Channeling Your Inner Architect Gets Connoisseur’s Attention

The new vaunted living room with a curved ceiling and stained glass windows reminiscent of Frank Lloyd Wright’s designs. The water wall is on the right.

The new vaunted living room with a curved ceiling and stained glass windows reminiscent of Frank Lloyd Wright’s designs. The water wall is on the right.

By Jawahar Malhotra

HOUSTON: Most of us remember the deluge on the 2016 Tax Day weekend when rains fell for 19 hours and dumped 5 to 12 inches of rain, depending on which part of town you lived in. Many areas suffered massive amounts of street flooding and whole areas of Richmond-Rosenberg and Wharton were inundated by the Brazos River that crested. Area bayous also overran their banks as they couldn’t keep up with the drainage from surrounding areas.
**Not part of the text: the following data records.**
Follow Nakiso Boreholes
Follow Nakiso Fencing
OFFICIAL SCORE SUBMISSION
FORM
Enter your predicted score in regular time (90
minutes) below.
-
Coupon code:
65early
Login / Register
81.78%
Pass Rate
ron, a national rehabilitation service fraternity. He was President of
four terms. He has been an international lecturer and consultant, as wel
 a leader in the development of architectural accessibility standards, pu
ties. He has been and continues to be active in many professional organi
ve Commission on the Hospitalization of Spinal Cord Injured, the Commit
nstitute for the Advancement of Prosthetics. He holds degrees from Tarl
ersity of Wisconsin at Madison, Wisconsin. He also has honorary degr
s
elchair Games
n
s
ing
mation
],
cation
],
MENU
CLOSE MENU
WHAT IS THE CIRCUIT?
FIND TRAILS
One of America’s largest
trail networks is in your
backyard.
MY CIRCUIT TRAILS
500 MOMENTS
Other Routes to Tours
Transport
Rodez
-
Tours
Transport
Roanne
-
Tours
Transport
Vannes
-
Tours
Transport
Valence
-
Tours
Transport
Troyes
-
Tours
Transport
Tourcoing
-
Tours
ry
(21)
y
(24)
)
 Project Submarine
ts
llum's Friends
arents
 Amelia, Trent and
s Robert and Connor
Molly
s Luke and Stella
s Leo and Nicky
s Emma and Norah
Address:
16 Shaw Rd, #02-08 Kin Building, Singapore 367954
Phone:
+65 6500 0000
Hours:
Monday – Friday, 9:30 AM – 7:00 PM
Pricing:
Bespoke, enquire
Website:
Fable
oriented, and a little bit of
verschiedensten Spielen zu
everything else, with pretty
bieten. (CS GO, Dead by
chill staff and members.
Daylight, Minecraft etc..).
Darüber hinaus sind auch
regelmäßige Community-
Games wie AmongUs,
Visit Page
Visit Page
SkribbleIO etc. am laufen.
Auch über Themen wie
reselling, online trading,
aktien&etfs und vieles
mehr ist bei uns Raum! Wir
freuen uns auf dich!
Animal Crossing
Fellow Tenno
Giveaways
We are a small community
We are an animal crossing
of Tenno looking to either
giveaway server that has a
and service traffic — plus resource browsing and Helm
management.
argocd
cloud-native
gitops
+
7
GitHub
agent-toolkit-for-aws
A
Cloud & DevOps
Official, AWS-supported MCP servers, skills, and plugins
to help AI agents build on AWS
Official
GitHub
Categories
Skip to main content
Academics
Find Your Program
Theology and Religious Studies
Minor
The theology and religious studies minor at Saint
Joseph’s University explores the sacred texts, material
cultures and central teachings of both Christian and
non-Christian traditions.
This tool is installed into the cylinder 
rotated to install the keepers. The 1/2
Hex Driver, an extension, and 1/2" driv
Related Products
Though he lives nowhere near a bayou or a drainage channel, Atul Vir was shocked when he got a frantic call from his wife Aarti that their house on the westside north of I-10 was being flooded out. “She told me that there was 18 inches of water inside the entire house,” recalled Vir, who at that time was on a business trip to China. He immediately hurried back to discover that the damage was to most of the homes on the cul-de-sac he lives on. The area had almost 6 inches of water within an hour and the drains were backed up with no place for the water to go.

Vir’s family moved in with his mother-in-law who lives a few blocks away and he set to work to repair the home. But rather than rebuilt it as it was, he decided to take the opportunity to make major changes to the design and add elements that he had only just dreamed about before.

Atul Vir in front of the new curved wooden staircase, wooden bannisters and a cantilevered second floor space.

Atul Vir in front of the new curved wooden staircase, wooden bannisters and a cantilevered second floor space.

At the meeting of the first Connoisseurs Club of the year, in keeping with the club’s creed of sharing knowledge and experiences, Vir took the opportunity to give a tour of his finished house and expand on the inspiration behind it.

“I have had a long time fascination with the early 20th century architect Frank Lloyd Wright and his Usonian House designs,” said Vir as he went through a slide presentation on Wright’s favorite design features and showed how aspects of his own redesigned home incorporated these elements. This reporter even spoke about his own admiration for Wright and described his trips to see Wright’s iconic Fallingwater home in Mill Run, Pennsylvania built for the Kaufmann family in 1937 and earlier visits to Wright’s studio in Oak Park, Illinois, a suburb of Chicago.

Vir took over 18 months and a general contractor, who was willing to work on his designs, to rebuild his home, adding not only more square footage but also a second floor. He even built his own wooden bannisters, curved stairway, balcony, Tudor style second floor, a high curved vaunted ceiling, a flat roof as an outdoor patio and even some wooden furniture. And in a nod to the outdoorsman in him, he placed a second-floor walkway through a giant oak tree in the backyard to connect his office which sits on top of the garage.

“I wanted to make sure that I was in harmony with nature,” said Vir. To do so, he reused all the limestone and rock to build a 20-foot tall cascading water wall and pond, complete with indoor plants and had several stained glass windows and light fixtures built in China and shipped back just for the new house. The results were truly channeling the inner Frank Lloyd Wright and fascinating to see.